Na Luz, surge um templo que louva a música

ONG Santa Marcelina faz o gerenciamento da EMESP Tom Jobim e do Programa Guri, criando uma paisagem sensível e extremamente musical, em meio à imensidão da cidade

Por Amanda Nascimento, Clara Zamboni, Lorenzo Souza e Maria Luiza Negrão

Concerto da Orquestra de Cordas do Guri [Imagem: Jean Ricardo/Acervo Pessoal]
Concerto da Orquestra de Cordas do Guri [Imagem: Jean Ricardo/Acervo Pessoal]

Nas periferias é comum que o primeiro aprendizado de jovens com relação à música ocorra em ambientes como igrejas ou rodas de samba, casualmente. Projetos de educação musical, entretanto, são capazes de encaminhá-los à profissionalização.

A Organização Social de Cultura Santa Marcelina é sediada no bairro da Luz, região central da cidade de São Paulo.
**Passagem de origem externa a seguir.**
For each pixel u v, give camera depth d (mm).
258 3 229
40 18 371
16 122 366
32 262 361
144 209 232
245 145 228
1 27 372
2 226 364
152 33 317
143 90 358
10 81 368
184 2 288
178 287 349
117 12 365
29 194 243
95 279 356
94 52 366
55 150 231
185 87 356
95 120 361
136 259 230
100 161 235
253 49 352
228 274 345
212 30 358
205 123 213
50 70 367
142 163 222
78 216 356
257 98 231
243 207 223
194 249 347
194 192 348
A instituição é responsável pela administração de dois programas estaduais de educação musical: o Guri — dedicado à iniciação musical de crianças e adolescentes na capital, interior e litoral paulista —  e a Escola de Música do Estado de São Paulo (EMESP Tom Jobim), que visa a profissionalização na carreira musical e está no mesmo prédio que a ONG. Além disso, o Theatro São Pedro, localizado na Barra Funda, também é gerido pela ONG desde 2017.

A fachada em tons claros e arquitetura clássica da Santa Marcelina tem, em seu interior, paredes coloridas e alunos dedicados [Imagem: Clara Candiotto Zamboni/Central Periférica]
A fachada em tons claros e arquitetura clássica da Santa Marcelina tem, em seu interior, paredes coloridas e alunos dedicados [Imagem: Clara Candiotto Zamboni/Central Periférica]

Anualmente, milhares de jovens entram nos programas da Santa Marcelina para adquirir ou aperfeiçoar seus conhecimentos musicais. São mais de 70 mil vagas no Guri, de entrada livre — destes, segundo pesquisa produzida pela ONG em 2023, 70,84% dos estudantes da capital ou Grande São Paulo pretendiam seguir carreira na música.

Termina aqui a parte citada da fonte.